Asbestos health hazards come from the tiny fibres being inhaled as they float through the air. Most building materials that contain asbestos were very hard and solid, like concrete and fire resistant walls. It’s only if the materials become worn (which can occur through wear and tear, but is more common with damage) that the fibres loosen, and eventually get released into the air. It’s still relatively unclear whether or not there is a safe level of exposure, so the assumption is that avoiding areas where fibres have been released is the only safe approach.
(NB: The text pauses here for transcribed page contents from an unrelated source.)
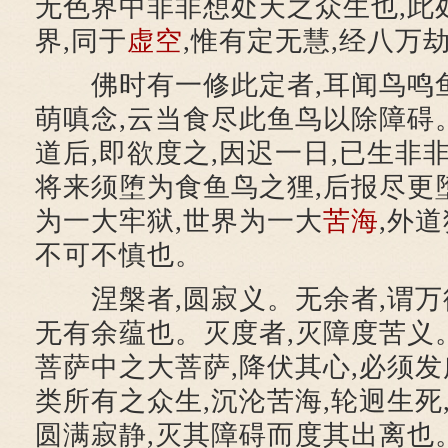
无色界中非非想处天之众生也,此
界,同于
虚空
,惟有定无慧,经八万
佛时有一修此定者,耳闻鸟鸣鱼
萌嗔念,云当食尽此鱼鸟以除障碍
道后,即欲度之,因迟一日,已生非非
将来须堕为食鱼鸟之狸,后报尽更
为一大牢狱,世界为一大
苦海
,外
不可不慎也。
涅槃者,圆寂义。无余者,谓万
无有余蕴也。灭度者,灭障度苦义
菩萨中之大菩萨,降伏其心,必须发
类所有之众生,沉沦苦海,轮迥生死
圆满寂静,灭其障碍而度其出离也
When it comes to removing the hazard entirely, it’s not something a school can handle themselves. As this Sheffield school found out eighteen months ago, it’s actually easier than you might think to risk fibre release, even if it’s a wall containing the materials. For example, simply pinning displays to the wall or using a staple gun can cause a risk, as the fibres are so tiny, a significant number can be released from a very small amount if disturbance to a wall. If the surfaces are in poor condition, they could even crumble, exponentially increasing any fibre release.
So, there are two clear action points to take away – firstly, staff and pupils need to be aware that until they are sure that asbestos is not present, every care should be taken to avoid any risk of disturbing asbestos fibres as far as practically possible. Secondly, and leading out of the first, asbestos sampling and testing should be completed as soon as possible, so that action can be taken to remove any concerns and the school can return to normal as soon as possible. You can get a free quote easily, just like that Sheffield school could, at http://findasbestosremovalcontractors.com/sheffield/.
As a final point of note, there is no need to panic. Asbestos has been present in schools, colleges, homes and workplaces for many decades, and we’re not seeing a huge rise in health issues. What is important is that the appropriate action is taken before materials containing asbestos begin to wear, to protect our children and teaching staff from this dormant threat.